Document passage:
┏━━

A Different Way of Doing Things Part 9
To shift the gravity so that readers are pulled toward you and your work(s), you need to write a book which has built-in sellability. That means that it addresses the reader’s innate needs right there in the way it is written, ranging from its core ideas, through its characters and plot, all the way through to its ending, in a particular style which also addresses what its pre-selected reader wants to read.
This doesn’t mean what I think many of you will be thinking it means, i.e. writing a book according to some kind of market research, ticking all the boxes so that you get more sales. You can do that if you wish — and many do — but I’m actually talking about the reverse: writing a well-crafted book which applies techniques used by master authors throughout the ages, and which fulfils your own innermost desires as a writer — and then locating the precise audience searching for those exact things.
You don’t start with the audience and then write a book to match their needs, in other words: you write a masterful book which draws on the heritage of successful fiction and your own heart, and then find the audience that fits it.
Clarifying this gives you the opportunity to learn about a potential set of needs, and whether your unique skills and preferences can fulfil them. Rather than talking up your book using artificial selling techniques, you’re diving deep into fiction itself.

┗━━

Record set:
┏━━

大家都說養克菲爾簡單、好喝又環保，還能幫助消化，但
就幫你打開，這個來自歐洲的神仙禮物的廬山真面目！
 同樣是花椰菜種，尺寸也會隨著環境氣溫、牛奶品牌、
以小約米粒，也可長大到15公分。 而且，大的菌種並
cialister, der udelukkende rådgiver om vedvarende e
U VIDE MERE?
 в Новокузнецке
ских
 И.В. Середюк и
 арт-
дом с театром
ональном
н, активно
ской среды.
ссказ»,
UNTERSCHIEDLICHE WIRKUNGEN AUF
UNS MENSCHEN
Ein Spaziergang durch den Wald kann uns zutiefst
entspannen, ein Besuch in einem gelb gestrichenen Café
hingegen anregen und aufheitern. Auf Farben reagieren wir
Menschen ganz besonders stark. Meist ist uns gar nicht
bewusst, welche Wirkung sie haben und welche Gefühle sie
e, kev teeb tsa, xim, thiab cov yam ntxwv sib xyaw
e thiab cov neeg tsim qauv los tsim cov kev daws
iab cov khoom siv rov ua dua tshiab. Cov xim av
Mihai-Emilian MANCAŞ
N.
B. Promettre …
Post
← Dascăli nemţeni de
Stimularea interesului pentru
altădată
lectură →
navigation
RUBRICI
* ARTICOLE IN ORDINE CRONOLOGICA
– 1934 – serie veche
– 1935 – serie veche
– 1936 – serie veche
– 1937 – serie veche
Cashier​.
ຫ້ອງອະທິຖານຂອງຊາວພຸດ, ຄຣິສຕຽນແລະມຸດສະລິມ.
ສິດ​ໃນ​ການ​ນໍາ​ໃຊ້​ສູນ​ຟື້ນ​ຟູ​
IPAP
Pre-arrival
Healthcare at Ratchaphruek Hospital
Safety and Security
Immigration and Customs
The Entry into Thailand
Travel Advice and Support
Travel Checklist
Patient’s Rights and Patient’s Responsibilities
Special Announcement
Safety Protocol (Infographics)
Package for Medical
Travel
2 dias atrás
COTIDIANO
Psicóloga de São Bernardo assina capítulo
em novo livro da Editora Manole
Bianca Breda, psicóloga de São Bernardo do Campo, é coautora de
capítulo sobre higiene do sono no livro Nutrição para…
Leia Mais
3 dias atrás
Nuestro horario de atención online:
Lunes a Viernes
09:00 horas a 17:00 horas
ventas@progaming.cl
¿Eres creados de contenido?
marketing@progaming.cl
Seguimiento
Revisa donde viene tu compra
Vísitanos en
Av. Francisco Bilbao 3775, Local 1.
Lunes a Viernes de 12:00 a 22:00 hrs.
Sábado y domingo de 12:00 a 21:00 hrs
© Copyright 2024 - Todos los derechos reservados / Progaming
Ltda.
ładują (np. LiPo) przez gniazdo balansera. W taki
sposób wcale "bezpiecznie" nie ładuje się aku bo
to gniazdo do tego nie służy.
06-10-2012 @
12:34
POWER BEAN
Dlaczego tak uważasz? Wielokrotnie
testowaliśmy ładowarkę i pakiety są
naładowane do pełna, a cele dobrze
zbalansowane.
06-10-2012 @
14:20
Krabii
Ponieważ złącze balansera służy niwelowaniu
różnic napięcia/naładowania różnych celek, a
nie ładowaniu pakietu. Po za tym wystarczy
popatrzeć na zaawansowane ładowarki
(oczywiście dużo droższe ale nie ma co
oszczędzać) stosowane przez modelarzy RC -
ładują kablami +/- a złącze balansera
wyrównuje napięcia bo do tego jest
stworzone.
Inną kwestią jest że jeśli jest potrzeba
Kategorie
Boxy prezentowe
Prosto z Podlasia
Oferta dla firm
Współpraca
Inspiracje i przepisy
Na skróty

┗━━

Questions on the material:
1 > What does the essay on writing a sellable book say a writer should do after writing a masterful book?
2 > Transcribe everything in the essay on writing a sellable book from "This doesn’t mean" down to "that fits it.".
3 > Pick up the essay on writing a sellable book after its final sentence and carry it further.

Solved problems:
1 > Find the audience that fits it.

2 >
This doesn’t mean what I think many of you will be thinking it means, i.e. writing a book according to some kind of market research, ticking all the boxes so that you get more sales. You can do that if you wish — and many do — but I’m actually talking about the reverse: writing a well-crafted book which applies techniques used by master authors throughout the ages, and which fulfils your own innermost desires as a writer — and then locating the precise audience searching for those exact things.
You don’t start with the audience and then write a book to match their needs, in other words: you write a masterful book which draws on the heritage of successful fiction and your own heart, and then find the audience that fits it.

3 >
Conventional commercial marketing is hugely wasteful in terms not only of time and money, but risk: you can trawl in readers who will hate your book. Feeling compelled to read it by semi-hypnotic sales methods, a reader may rebel and write a devastating negative review. But seeking only those who will absolutely love what you have to give reduces that risk enormously, apart from wasting far less time and money.
Is there a downside? Yes. The ‘Write a Book That Sells Itself’ approach, though far more successful in the long run… well, it takes longer. That ‘long run’ can add up to years. That includes the time taken to craft a really good book. Artificial marketing strives to sell a product overnight, but is vastly uneconomic; affinity marketing — marketing based on finding those who will love your work — can take a long time, but is immensely more satisfying and successful.
‘Sales’ has come to mean ‘lack of integrity’. That’s because people aren’t stupid — you aren’t stupid. You can, like most people, distinguish between a product and its built-in attributes and an attempt to ‘sell’ you that thing. That someone has to stand there ‘selling’ it to you often leads to the suspicion that the product is not all that it is cracked up to be — otherwise it wouldn’t need a seller.
By the same token, overtly not selling can come to mean integrity. Even if someone doesn’t end up buying your book, they will often have a deeper respect for what you do and perhaps recommend you to others. By establishing your reputation as a master author you can carve out a niche for yourself.
If you want to eliminate the ‘sale’ completely, focus on finding with the right readers for your particular work. Develop a clear, committed message for your book. Create work that knows what it does well and which speaks for itself. Get really clear on what you do better than everyone else.
More soon.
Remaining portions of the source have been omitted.